Uit deze tabel blijkt dat wij naar verwachting in 2017 binnen alle intern bepaalde normen zullen opereren, dit met uitzondering van de geraamde uitkomst ten opzichte van de geschatte EMU-referentiewaarde.
Kengetallen BBV
Zoals eerder in deze paragraaf aangegeven dienen op grond van een recente BBV-wijziging voortaan enkele (schuld)kengetallen te worden opgenomen voor het begrotingsjaar en voor de drie daarop volgende jaren. Dit ter bevordering van onderlinge vergelijkbaarheid tussen gemeenten. Vanuit de financieringsfunctie zijn dit:
- Netto schuld;
- Netto schuld gecorrigeerd voor alle verstrekte leningen en
- Solvabiliteit
Conform BBV voorschrift verwijzen wij u voor de uitkomsten van deze kengetallen naar de paragraaf Weerstandsvermogen en risicobeheersing.
Interne rente
De gemeente Utrecht past een renteomslagmethodiek toe. Door middel van deze methodiek worden aan investeringen de gemiddelde rentekosten toegerekend die voortvloeien uit de opgenomen geldleningen en/of eigen middelen waarmee zij zijn gefinancierd. Het intern vastgestelde omslagpercentage bedraagt 4%. Het saldo tussen de netto werkelijke rentelasten enerzijds en de aan activa toegerekende omslagrente wordt aangeduid als financieringsresultaat. Uit onderstaande tabel blijkt dat over 2017 een financieringsresultaat wordt verwacht van circa 28,7 miljoen euro.

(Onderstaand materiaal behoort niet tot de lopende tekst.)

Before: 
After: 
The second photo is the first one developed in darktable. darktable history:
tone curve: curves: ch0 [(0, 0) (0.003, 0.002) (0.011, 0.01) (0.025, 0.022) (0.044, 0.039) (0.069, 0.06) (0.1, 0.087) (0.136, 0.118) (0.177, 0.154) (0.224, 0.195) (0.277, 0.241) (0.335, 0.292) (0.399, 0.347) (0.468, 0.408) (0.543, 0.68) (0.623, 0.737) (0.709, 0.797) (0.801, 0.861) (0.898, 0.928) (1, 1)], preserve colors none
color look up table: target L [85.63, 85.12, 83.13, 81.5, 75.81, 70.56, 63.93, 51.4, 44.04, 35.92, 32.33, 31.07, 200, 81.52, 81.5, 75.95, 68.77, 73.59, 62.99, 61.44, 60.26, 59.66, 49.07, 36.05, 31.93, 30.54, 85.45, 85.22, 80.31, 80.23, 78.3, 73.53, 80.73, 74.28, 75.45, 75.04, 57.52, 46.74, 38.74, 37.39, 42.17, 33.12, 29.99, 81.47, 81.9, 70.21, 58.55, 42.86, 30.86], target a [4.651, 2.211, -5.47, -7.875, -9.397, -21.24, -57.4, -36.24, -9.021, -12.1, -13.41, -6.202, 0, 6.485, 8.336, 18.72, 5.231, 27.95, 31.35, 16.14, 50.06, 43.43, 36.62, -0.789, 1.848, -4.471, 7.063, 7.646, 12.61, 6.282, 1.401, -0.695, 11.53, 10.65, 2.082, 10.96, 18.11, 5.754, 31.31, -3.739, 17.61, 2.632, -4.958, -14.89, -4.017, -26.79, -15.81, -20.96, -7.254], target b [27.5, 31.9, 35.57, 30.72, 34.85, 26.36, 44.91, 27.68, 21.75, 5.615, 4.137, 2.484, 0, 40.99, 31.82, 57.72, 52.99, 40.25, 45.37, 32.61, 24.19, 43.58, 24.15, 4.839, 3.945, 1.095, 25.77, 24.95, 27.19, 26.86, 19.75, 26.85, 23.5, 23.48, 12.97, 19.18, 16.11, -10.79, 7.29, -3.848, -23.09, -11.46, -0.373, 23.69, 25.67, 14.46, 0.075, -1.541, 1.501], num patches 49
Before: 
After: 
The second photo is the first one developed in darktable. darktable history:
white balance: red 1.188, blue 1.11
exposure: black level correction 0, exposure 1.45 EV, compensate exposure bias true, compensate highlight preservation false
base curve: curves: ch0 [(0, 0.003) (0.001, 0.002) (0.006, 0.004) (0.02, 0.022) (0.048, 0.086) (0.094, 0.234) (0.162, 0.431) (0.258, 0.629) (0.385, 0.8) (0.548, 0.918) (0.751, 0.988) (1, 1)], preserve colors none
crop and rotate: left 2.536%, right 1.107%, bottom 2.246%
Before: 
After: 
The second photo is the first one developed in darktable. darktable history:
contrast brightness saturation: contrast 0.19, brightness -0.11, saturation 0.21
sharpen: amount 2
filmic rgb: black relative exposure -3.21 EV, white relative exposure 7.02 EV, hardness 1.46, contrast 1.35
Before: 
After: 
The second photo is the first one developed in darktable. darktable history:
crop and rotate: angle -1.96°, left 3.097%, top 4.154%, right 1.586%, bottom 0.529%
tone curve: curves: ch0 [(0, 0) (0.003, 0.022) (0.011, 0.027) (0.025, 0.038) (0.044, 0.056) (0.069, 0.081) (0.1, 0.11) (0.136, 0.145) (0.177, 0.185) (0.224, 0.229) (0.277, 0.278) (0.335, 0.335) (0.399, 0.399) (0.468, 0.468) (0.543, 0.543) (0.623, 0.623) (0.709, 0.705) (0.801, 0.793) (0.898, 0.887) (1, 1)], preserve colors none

Tabel 5 Financieringsresultaat
Omschrijving | 2016 | 2017 |
---|---|---|
Rentelasten lange leningen | -25.919 | -27.699 |
Rentelasten korte leningen | 0 | -600 |
Rentebaten verstrekte geldleningen en lange beleggingen | 1.318 | 612 |
Saldo externe rentebaten en -lasten | -24.600 | -27.687 |
Bedrijfsvoeringslasten | -400 | -400 |
Interne rentetoerekening | 54.324 | 56.835 |
Financieringsresultaat | 29.324 | 28.748 |
Bedragen zijn in duizenden euro’s.
Bij de meerjarenraming is uitgegaan van de volgende renteniveaus:
2016 | 2017 | 2018 | 2019 | 2020 | |
---|---|---|---|---|---|
Lange rente | 1,75% | 2,00% | 2,50% | 2,75% | 3,00% |
Korte rente | 0,00% | 0,50% | 0,75% | 1,00% | 1,25% |
In de post interne rentetoerekening is de aan grondexploitaties toe te rekenen rente nog gebaseerd op het reguliere omslagpercentage (4%). Eerder in deze paragraaf is aangegeven dat dit percentage als gevolg van een BBV-wijziging omlaag zal gaan. De effecten hiervan worden budgetneutraal verwerkt via een begrotingswijziging.